I had also promised Em and Sid we would hike to the river the next day, just as the three of us had done when they came to visit over the New Year holiday last year. Again, it was a real hit with the kids, though the trek was more work than usual since we were plodding through crunchy ice.
The day of the OU/Clemson game, Em and I decided to go back to the pecan orchard and pick fallen pecans. Curious cows followed us around most of the afternoon. Many of these cows were pregnant and quite large. One in particular had an udder that looked about to burst. I told Em I believed this one would have her calf anytime. After an hour or so of searching and gathering, we managed to gather two full bags of pecans and headed home with big smiles on our faces. Sadly for the guys, however, the Sooners lost the bowl game.
On New Year’s Day, Em and I cooked and baked, while FD and Sid camped out in front of the TV watching football. In late afternoon, FD and Sid made a trip to the store for hot dogs and fixin’s for S’mores. Typical men, they forgot the hot dog buns, so we just used a loaf of bread. FD got the fire pit going down in the canyon, cut and whittled roasting sticks for everyone, and we all made a toast to the New Year with a mighty tasty dinner. We sat around the fire long into the night, talking about everything from politics to the calf Emily hoped to see born before they left. Sid pulled a hillbilly move by jumping over Em’s legs to get to the picnic table to fetch more marshmallows and, in the process, a big muddy glop of snow from Sid’s boot plopped right in the middle of Em’s S’more. The look on Em’s face when the icy goo hit her plate, resembled the “stink-eye” look I’ve seen her mother give out on a few unfortunate occasions. While Sid was apologetic, and FD was defending him, I’m afraid I was completely ate up with laughter!
The next day, we planned to hit the road to Norman early to check out the University of Oklahoma’s Campus Corner. FD wanted to get the kids some OU shirts and let them take in the campus area. There are many clothing shops, restaurants, pubs, salons, and bookstores on Campus Corner. Emily found all sorts of clothing items to suit her liking, but Sid was a bit more particular about what he wanted. After our time on Campus Corner, we ventured on to Oklahoma City’s Bricktown, but Sid still had not located any appropriate OU clothing. Finally, at 8:30 that evening at a sporting goods store, Sid managed to find some OU gear he was quite pleased with.

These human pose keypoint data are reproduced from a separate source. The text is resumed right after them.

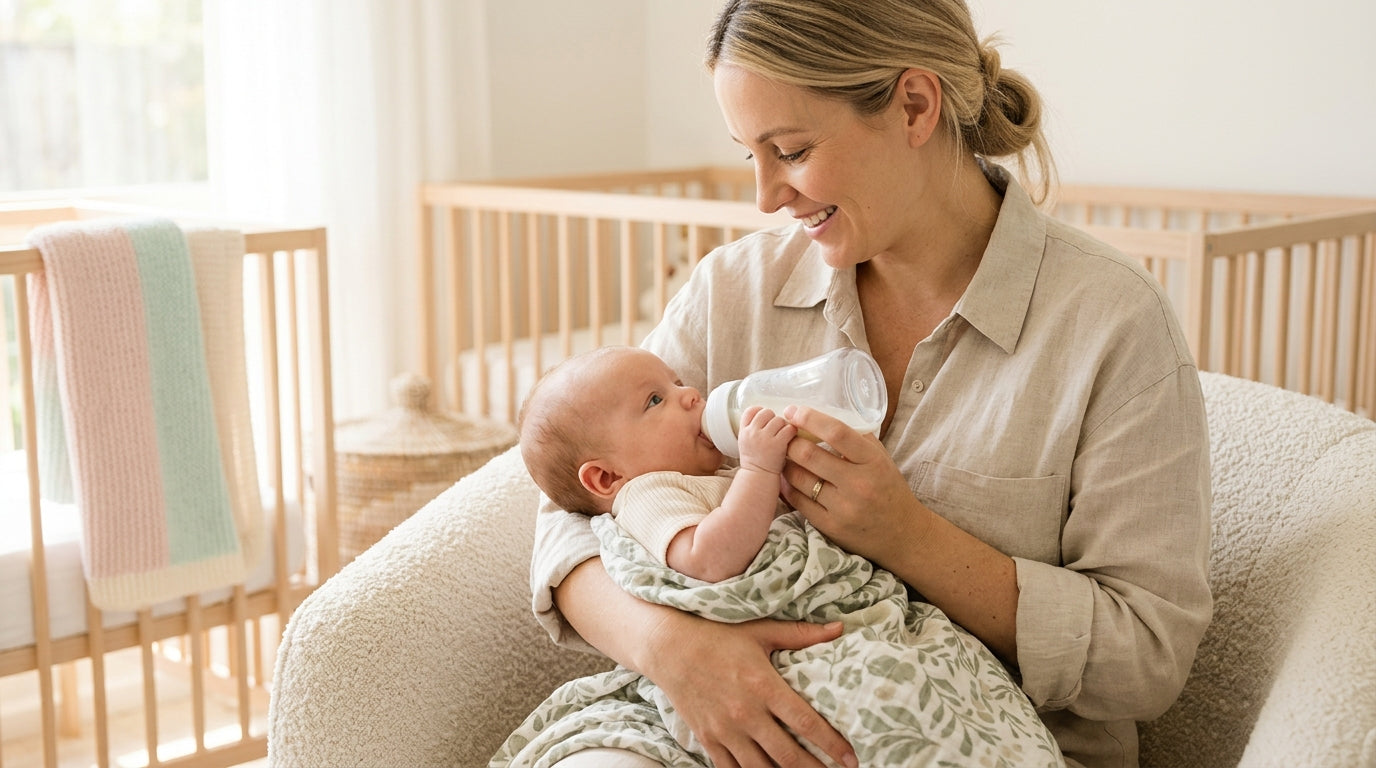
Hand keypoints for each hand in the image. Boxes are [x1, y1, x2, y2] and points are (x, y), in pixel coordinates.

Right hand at [641, 611, 856, 767]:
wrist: (667, 646)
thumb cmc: (717, 634)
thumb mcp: (760, 630)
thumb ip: (802, 634)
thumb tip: (840, 628)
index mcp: (763, 686)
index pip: (806, 723)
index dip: (832, 744)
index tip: (851, 758)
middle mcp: (746, 713)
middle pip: (788, 755)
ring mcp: (725, 730)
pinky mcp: (708, 738)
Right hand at [737, 405, 795, 474]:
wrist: (759, 478)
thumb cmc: (755, 462)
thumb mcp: (745, 443)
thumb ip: (752, 429)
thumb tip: (766, 415)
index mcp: (744, 431)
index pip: (751, 411)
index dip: (760, 412)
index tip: (766, 420)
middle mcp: (752, 432)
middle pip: (766, 412)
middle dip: (774, 419)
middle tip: (777, 431)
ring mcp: (764, 438)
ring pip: (779, 420)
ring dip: (784, 426)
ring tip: (783, 436)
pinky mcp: (777, 444)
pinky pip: (789, 429)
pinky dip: (792, 432)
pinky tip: (790, 439)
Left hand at [779, 405, 927, 564]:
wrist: (903, 534)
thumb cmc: (889, 489)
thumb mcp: (881, 458)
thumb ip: (856, 437)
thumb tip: (822, 416)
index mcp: (872, 461)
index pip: (837, 432)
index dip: (810, 418)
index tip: (793, 411)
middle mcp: (857, 484)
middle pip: (808, 455)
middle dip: (790, 442)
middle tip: (784, 436)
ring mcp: (842, 508)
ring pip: (798, 478)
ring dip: (785, 463)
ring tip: (783, 456)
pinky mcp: (830, 526)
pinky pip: (797, 501)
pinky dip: (787, 486)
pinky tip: (786, 478)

On Sunday, we were all up bright and early. Jules and Chris were just a couple of hours away, and I wanted the kids to be halfway packed and ready when their parents arrived. I knew Jules and Chris would only have time for a short visit, as they wanted to make it back home to Nebraska by nightfall. But Emily had other plans. Before her parents arrived that morning, she wanted to walk to the pecan orchard to see if that cow had her calf yet. So, Em and Sid and I donned our heavy winter gear and headed the short distance to the pecan orchard. Of course the cows were all grazing well off to the north, so we had a lot of walking to do. Carrying my camera and zoom lens, I scanned the distance for the white cow with the big udder. But before I found her, I saw a little lump of white with black speckles, lying on the ground ahead. Mama was nearby grazing.
Realizing our discovery, we took our time, slowly moving towards the pair. Thankfully, the mother wasn’t a first-timer and did not seem to mind our gentle approach, even when the little bull calf got up. He was wobbly and a little off-balance, but finally got his legs moving and ran to his mama. Not wanting to create alarm for the newborn calf, we all pretended to be like the cows, stopping, bending over to pick a few pecans, and slowly inching closer again. It took time, but the cows seemed just fine to have us as their companions that morning, and we managed to get fairly close to the baby, where we just sat there and marveled at the little fella – Just like any good hillbilly would do!